▶ [TASK] Lay out every line of text in the records below as a JSON list of strings, one string per line, skipping blank lines and leaving the pictures out.

═════ SUPPLIED INFORMATION ═════

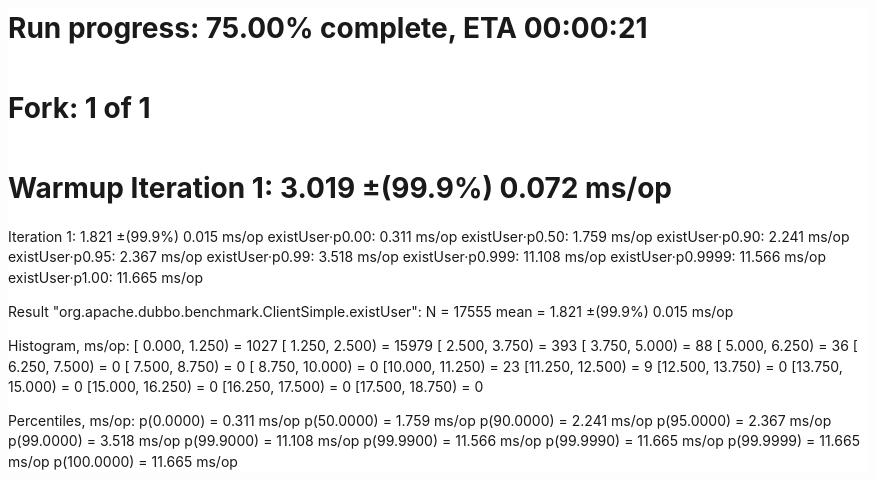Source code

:# Run progress: 75.00% complete, ETA 00:00:21
# Fork: 1 of 1
# Warmup Iteration   1: 3.019 ±(99.9%) 0.072 ms/op
Iteration   1: 1.821 ±(99.9%) 0.015 ms/op
                 existUser·p0.00:   0.311 ms/op
                 existUser·p0.50:   1.759 ms/op
                 existUser·p0.90:   2.241 ms/op
                 existUser·p0.95:   2.367 ms/op
                 existUser·p0.99:   3.518 ms/op
                 existUser·p0.999:  11.108 ms/op
                 existUser·p0.9999: 11.566 ms/op
                 existUser·p1.00:   11.665 ms/op



Result "org.apache.dubbo.benchmark.ClientSimple.existUser":
  N = 17555
  mean =      1.821 ±(99.9%) 0.015 ms/op

  Histogram, ms/op:
    [ 0.000,  1.250) = 1027 
    [ 1.250,  2.500) = 15979 
    [ 2.500,  3.750) = 393 
    [ 3.750,  5.000) = 88 
    [ 5.000,  6.250) = 36 
    [ 6.250,  7.500) = 0 
    [ 7.500,  8.750) = 0 
    [ 8.750, 10.000) = 0 
    [10.000, 11.250) = 23 
    [11.250, 12.500) = 9 
    [12.500, 13.750) = 0 
    [13.750, 15.000) = 0 
    [15.000, 16.250) = 0 
    [16.250, 17.500) = 0 
    [17.500, 18.750) = 0 

  Percentiles, ms/op:
      p(0.0000) =      0.311 ms/op
     p(50.0000) =      1.759 ms/op
     p(90.0000) =      2.241 ms/op
     p(95.0000) =      2.367 ms/op
     p(99.0000) =      3.518 ms/op
     p(99.9000) =     11.108 ms/op
     p(99.9900) =     11.566 ms/op
     p(99.9990) =     11.665 ms/op
     p(99.9999) =     11.665 ms/op
    p(100.0000) =     11.665 ms/op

═════

▶ [ANSWER TO THIS PROBLEM]
[
  "Source code",
  ":# Run progress: 75.00% complete, ETA 00:00:21",
  "# Fork: 1 of 1",
  "# Warmup Iteration   1: 3.019 ±(99.9%) 0.072 ms/op",
  "Iteration   1: 1.821 ±(99.9%) 0.015 ms/op",
  "                 existUser·p0.00:   0.311 ms/op",
  "                 existUser·p0.50:   1.759 ms/op",
  "                 existUser·p0.90:   2.241 ms/op",
  "                 existUser·p0.95:   2.367 ms/op",
  "                 existUser·p0.99:   3.518 ms/op",
  "                 existUser·p0.999:  11.108 ms/op",
  "                 existUser·p0.9999: 11.566 ms/op",
  "                 existUser·p1.00:   11.665 ms/op",
  "Result \"org.apache.dubbo.benchmark.ClientSimple.existUser\":",
  "  N = 17555",
  "  mean =      1.821 ±(99.9%) 0.015 ms/op",
  "  Histogram, ms/op:",
  "    [ 0.000,  1.250) = 1027 ",
  "    [ 1.250,  2.500) = 15979 ",
  "    [ 2.500,  3.750) = 393 ",
  "    [ 3.750,  5.000) = 88 ",
  "    [ 5.000,  6.250) = 36 ",
  "    [ 6.250,  7.500) = 0 ",
  "    [ 7.500,  8.750) = 0 ",
  "    [ 8.750, 10.000) = 0 ",
  "    [10.000, 11.250) = 23 ",
  "    [11.250, 12.500) = 9 ",
  "    [12.500, 13.750) = 0 ",
  "    [13.750, 15.000) = 0 ",
  "    [15.000, 16.250) = 0 ",
  "    [16.250, 17.500) = 0 ",
  "    [17.500, 18.750) = 0 ",
  "  Percentiles, ms/op:",
  "      p(0.0000) =      0.311 ms/op",
  "     p(50.0000) =      1.759 ms/op",
  "     p(90.0000) =      2.241 ms/op",
  "     p(95.0000) =      2.367 ms/op",
  "     p(99.0000) =      3.518 ms/op",
  "     p(99.9000) =     11.108 ms/op",
  "     p(99.9900) =     11.566 ms/op",
  "     p(99.9990) =     11.665 ms/op",
  "     p(99.9999) =     11.665 ms/op",
  "    p(100.0000) =     11.665 ms/op"
]